### PROBLEM TO SOLVE
Within the listing below, filter for "pixels" and copy every matching line.

### DATASET CONTENT

■ ■ ■ ■ ■ ■ ■

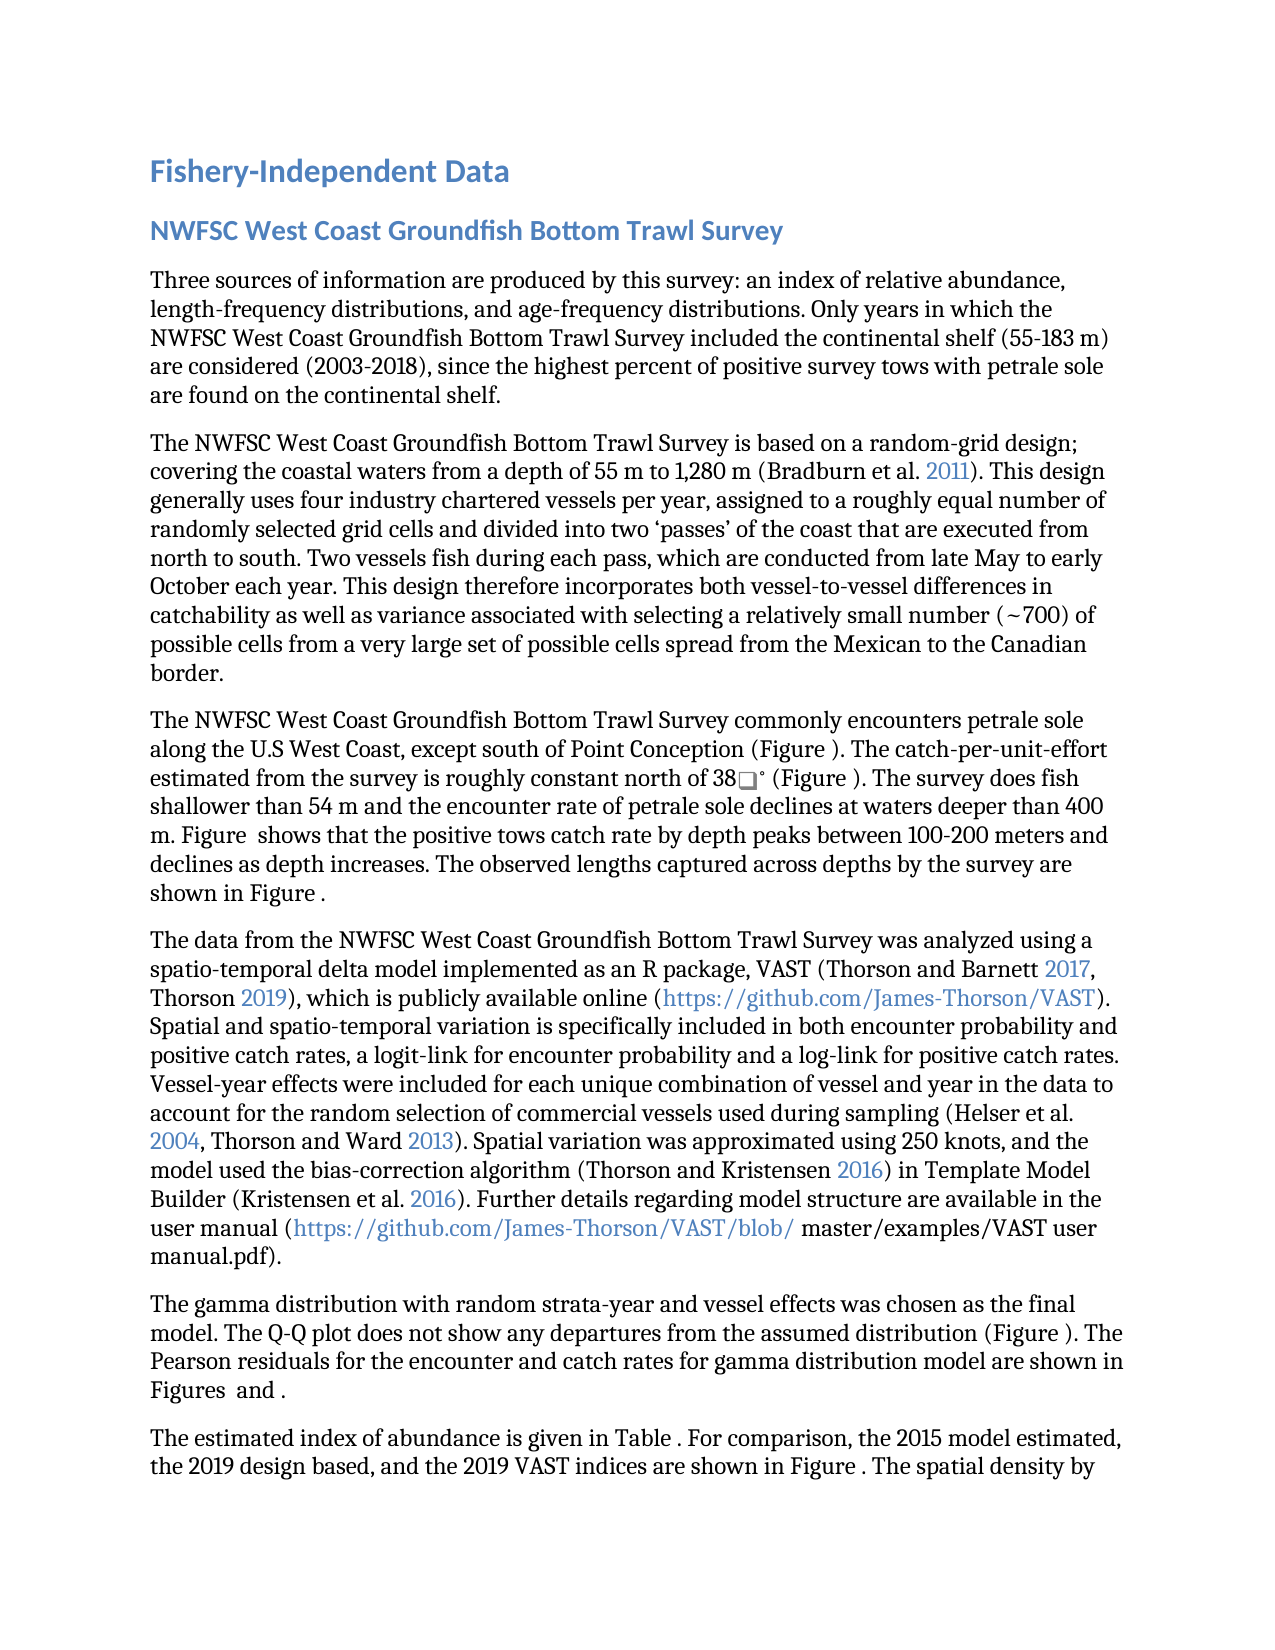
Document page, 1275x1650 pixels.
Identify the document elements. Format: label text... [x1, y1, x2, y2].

■ ■ ■ ■ ■ ■ ■

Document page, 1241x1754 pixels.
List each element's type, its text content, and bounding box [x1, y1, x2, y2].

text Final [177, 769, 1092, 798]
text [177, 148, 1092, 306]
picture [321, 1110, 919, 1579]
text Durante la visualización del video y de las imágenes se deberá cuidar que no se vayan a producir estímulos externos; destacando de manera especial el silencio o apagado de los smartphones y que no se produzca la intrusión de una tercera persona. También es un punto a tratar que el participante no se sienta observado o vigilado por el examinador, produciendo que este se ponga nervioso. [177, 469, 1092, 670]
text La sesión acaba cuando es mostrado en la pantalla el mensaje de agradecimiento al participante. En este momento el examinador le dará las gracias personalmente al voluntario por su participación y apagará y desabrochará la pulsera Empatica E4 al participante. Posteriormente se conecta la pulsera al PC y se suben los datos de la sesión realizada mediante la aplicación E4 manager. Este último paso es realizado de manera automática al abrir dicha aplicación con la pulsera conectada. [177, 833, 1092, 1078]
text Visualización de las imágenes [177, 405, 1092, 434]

■ ■ ■ ■ ■ ■ ■

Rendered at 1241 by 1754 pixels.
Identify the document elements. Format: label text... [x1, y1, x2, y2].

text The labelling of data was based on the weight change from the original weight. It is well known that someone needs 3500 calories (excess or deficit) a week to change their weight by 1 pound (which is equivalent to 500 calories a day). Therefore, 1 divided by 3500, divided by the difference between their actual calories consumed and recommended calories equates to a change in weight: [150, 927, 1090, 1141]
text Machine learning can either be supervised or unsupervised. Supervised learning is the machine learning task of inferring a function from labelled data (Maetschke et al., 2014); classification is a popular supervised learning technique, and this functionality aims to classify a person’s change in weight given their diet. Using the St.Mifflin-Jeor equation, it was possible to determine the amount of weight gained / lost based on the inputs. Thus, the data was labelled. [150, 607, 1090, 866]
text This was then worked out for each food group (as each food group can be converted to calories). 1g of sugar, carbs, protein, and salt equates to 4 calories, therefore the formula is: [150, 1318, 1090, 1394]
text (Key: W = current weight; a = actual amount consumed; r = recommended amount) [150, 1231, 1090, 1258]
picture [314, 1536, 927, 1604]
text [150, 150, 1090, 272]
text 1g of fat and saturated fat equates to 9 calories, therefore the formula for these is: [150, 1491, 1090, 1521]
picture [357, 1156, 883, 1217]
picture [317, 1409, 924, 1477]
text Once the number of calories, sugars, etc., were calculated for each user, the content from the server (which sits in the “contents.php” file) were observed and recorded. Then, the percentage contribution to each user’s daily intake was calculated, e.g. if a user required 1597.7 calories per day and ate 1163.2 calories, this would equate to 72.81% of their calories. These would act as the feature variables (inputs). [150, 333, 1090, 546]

■ ■ ■ ■ ■ ■ ■

### WRITTEN REPLY
Document page, 1275x1650 pixels.
Document page, 1241x1754 pixels.
Rendered at 1241 by 1754 pixels.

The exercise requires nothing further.